Os Estados Unidos parecem prontos para aumentar a pressão sobre a União Europeia, revertendo as concessões tarifárias caso o prazo de 4 de julho não seja respeitado. A cobrança mais alta de tarifas representa muito mais do que uma disputa comercial: é um alerta sobre a paciência americana frente à percepção de descumprimento. Jamieson Greer, representante comercial dos EUA, não esconde o descontentamento e deixa claro que Washington está de olho nas ações de Bruxelas, e a tolerância está no limite.
O jogo duro das tarifas
Desde o acordo alcançado em julho passado, o que se esperava era um movimento rápido da UE para eliminar barreiras tarifárias e regulatórias que emperravam o comércio bilateral.

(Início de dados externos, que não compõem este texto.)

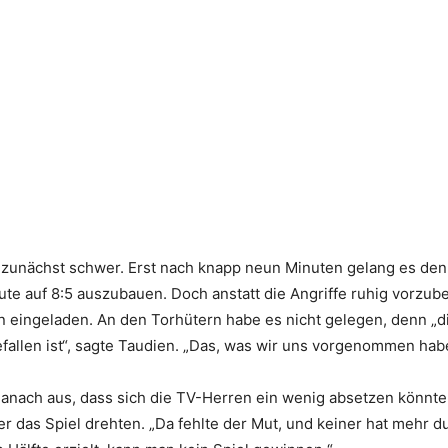
ne zunächst schwer. Erst nach knapp neun Minuten gelang es den
ute auf 8:5 auszubauen. Doch anstatt die Angriffe ruhig vorzub
 eingeladen. An den Torhütern habe es nicht gelegen, denn „d
allen ist“, sagte Taudien. „Das, was wir uns vorgenommen hab
nach aus, dass sich die TV-Herren ein wenig absetzen könnte
ger das Spiel drehten. „Da fehlte der Mut, und keiner hat mehr 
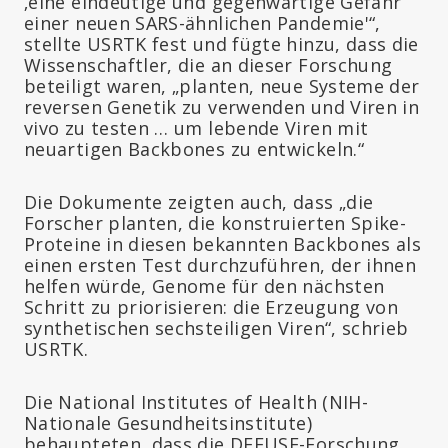
‚eine eindeutige und gegenwärtige Gefahr
einer neuen SARS-ähnlichen Pandemie'“,
stellte USRTK fest und fügte hinzu, dass die
Wissenschaftler, die an dieser Forschung
beteiligt waren, „planten, neue Systeme der
reversen Genetik zu verwenden und Viren in
vivo zu testen … um lebende Viren mit
neuartigen Backbones zu entwickeln.“
Die Dokumente zeigten auch, dass „die
Forscher planten, die konstruierten Spike-
Proteine in diesen bekannten Backbones als
einen ersten Test durchzuführen, der ihnen
helfen würde, Genome für den nächsten
Schritt zu priorisieren: die Erzeugung von
synthetischen sechsteiligen Viren“, schrieb
USRTK.
Die National Institutes of Health (NIH-
Nationale Gesundheitsinstitute)
behaupteten, dass die DEFUSE-Forschung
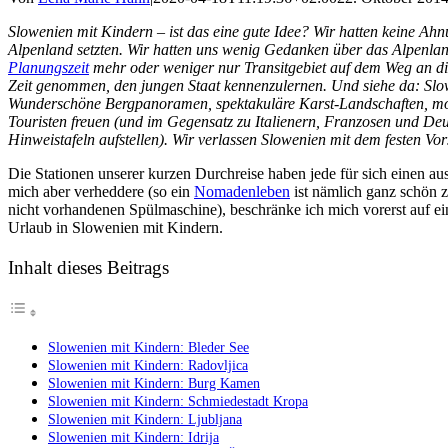
Slowenien mit Kindern – ist das eine gute Idee? Wir hatten keine Ahn
Alpenland setzten. Wir hatten uns wenig Gedanken über das Alpenla
Planungszeit
mehr oder weniger nur Transitgebiet auf dem Weg an di
Zeit genommen, den jungen Staat kennenzulernen. Und siehe da: Slow
Wunderschöne Bergpanoramen, spektakuläre Karst-Landschaften, mod
Touristen freuen (und im Gegensatz zu Italienern, Franzosen und Deu
Hinweistafeln aufstellen). Wir verlassen Slowenien mit dem festen V
Die Stationen unserer kurzen Durchreise haben jede für sich einen aus
mich aber verheddere (so ein
Nomadenleben
ist nämlich ganz schön z
nicht vorhandenen Spülmaschine), beschränke ich mich vorerst auf ein
Urlaub in Slowenien mit Kindern.
Inhalt dieses Beitrags
Slowenien mit Kindern: Bleder See
Slowenien mit Kindern: Radovljica
Slowenien mit Kindern: Burg Kamen
Slowenien mit Kindern: Schmiedestadt Kropa
Slowenien mit Kindern: Ljubljana
Slowenien mit Kindern: Idrija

Mas Greer aponta que, sete ou oito meses depois, nada concreto avançou da parte europeia – nenhuma redução significativa de tarifas industriais, nem liberação tributária para produtos agrícolas tão anunciada. E aí, será que essa demora é intencional ou simplesmente ineficiência burocrática? O fato é que os EUA já fizeram a lição de casa, ajustando suas tarifas, e agora cobram reciprocidade.
Porque o imbróglio comercial não é só tarifas
Esse impasse que envolve carros, impostos e regulamentações vai além da simples troca comercial. As tensões diplomáticas geradas por questões como a guerra no Oriente Médio e a negativa dos aliados da Otan em se comprometer mais diretamente, somadas a episódios como a proposta americana para comprar a Groenlândia ou a decisão da Suprema Corte dos EUA sobre tarifas, tornaram o ambiente ainda mais complexo. Não se trata apenas de números, mas de confiança e alinhamento estratégico entre os parceiros.
Com o relógio correndo, EUA avisam: a estrutura tarifária pode mudar, e dessa vez, para patamares mais altos. Resta saber se a União Europeia se moverá rápido o suficiente para evitar essa escalada. Caso contrário, consumidores e empresas europeias sentirão no bolso o peso dessa negociação travada.